Another area of concern is new skills required by designated individuals. A prime example is the person who performs the 820.120(b) labeling inspection. That person must examine the device label for accuracy, including the UDI. Since the UDI is in easily readable plain text and automatic data identification and capture (AIDC), the designated individual must be able to read both. If, for example, the AIDC uses a bar code, then the designated individual needs to scan the bar code and verify the information it contains. This requires an update to the definition of competency, changes to procedures, training, and training records. In addition, this designated individual is performing a verification activity, so he or she needs to be aware of potential defects and errors.

Databases And Software Validation
In some cases, a manufacturer might use a database or computer system to record information. Two common applications are complaints and service records. Both require the UDI as part of the record.

The UDI includes both the device identifier (DI) and as many as five production identifiers (PIs). A good strategy would expand the database to include all six elements, even if you don’t currently expect to use all of them. If conditions change, you would not need to do an additional expansion and validation.

Because this is a change to the database, 820.70(i) states, “All software changes shall be validated before approval and issuance. These validation activities and results shall be documented.”

Quality Audits
Part of your UDI implementation plan should include quality audits shortly after implementation. After making the changes, conduct an audit of each area to ensure effective implementation. Schedule the audit two or three months after the changes go into effect to give the processes time to absorb them. The audit should include documentation revisions, distribution to points of use, correct records generated by the process operator, and complete training records.

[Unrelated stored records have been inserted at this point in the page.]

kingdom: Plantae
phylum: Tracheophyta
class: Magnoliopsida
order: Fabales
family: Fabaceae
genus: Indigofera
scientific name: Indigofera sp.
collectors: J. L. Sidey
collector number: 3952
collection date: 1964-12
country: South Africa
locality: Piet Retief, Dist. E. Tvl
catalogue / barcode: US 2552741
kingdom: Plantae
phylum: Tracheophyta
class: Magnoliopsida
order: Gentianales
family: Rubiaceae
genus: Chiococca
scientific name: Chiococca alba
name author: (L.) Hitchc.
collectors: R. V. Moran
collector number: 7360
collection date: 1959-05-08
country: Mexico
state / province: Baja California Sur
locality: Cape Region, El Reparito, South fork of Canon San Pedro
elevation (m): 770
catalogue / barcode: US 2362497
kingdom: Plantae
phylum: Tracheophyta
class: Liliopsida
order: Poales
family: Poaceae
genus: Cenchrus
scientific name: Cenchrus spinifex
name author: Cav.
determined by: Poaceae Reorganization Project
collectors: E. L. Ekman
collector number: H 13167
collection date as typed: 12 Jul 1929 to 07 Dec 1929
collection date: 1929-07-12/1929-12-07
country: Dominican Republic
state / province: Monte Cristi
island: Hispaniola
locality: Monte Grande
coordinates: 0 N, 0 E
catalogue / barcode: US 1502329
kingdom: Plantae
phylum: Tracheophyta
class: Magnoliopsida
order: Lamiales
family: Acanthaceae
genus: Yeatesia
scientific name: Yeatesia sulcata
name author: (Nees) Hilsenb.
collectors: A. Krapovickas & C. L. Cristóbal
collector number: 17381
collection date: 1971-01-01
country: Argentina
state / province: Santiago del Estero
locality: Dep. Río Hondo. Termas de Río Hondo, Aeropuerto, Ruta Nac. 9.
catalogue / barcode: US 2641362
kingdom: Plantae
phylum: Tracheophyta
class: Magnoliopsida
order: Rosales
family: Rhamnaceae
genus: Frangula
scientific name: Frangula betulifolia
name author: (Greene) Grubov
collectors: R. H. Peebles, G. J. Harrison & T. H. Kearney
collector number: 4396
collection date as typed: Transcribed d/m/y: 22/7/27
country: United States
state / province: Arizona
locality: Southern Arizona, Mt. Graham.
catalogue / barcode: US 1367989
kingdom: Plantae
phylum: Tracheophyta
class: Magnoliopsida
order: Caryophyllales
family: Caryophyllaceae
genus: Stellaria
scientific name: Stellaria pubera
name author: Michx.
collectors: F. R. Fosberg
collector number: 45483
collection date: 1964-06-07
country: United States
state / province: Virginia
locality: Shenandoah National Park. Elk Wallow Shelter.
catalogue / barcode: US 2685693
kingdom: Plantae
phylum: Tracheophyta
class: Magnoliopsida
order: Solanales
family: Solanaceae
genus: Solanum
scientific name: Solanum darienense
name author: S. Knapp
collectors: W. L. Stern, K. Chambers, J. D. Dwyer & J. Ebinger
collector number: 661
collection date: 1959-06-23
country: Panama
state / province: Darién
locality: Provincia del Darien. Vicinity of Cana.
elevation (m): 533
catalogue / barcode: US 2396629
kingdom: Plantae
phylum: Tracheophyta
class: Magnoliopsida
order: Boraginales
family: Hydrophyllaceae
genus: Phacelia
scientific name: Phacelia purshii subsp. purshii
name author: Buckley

In addition, schedule a set of product audits after the compliance dates, to verify the label and GUDID implementation.

Part 820
This part, the Quality System Regulation, has a number of explicit changes, such as labeling inspection, complaint records, and servicing records.

There are also some implicit requirements, such as new or revised procedures, training records, and software validation.

One major implicit requirement is design changes under 820.30(i). The DI represents the version or model of the device. If a change modifies the device outside established limits, then the manufacturer assigns a new DI and creates a new DI record in GUDID. Design change procedures should include a checklist to determine if the change creates a new version or model, and it should leave a record of the decision-making process.

Part 803
MDRs require a UDI on the Form 3500A. This means the manufacturer must update the procedures and train the people involved in the process.

Part 806
Reports of a correction or removal require a UDI. Some corrections or removals are not reportable, but the record of why it is not reportable includes the UDI.

Other Parts
As shown in Table 1, UDI affects many parts of the device regulations. Determine which parts affect your quality system, download the updated regulations, and search for the term “UDI”. This will help you identify the explicit changes. Identify your procedures and sections that the UDI rule could affect. Be sure to consider any implicit changes based on your methods and processes.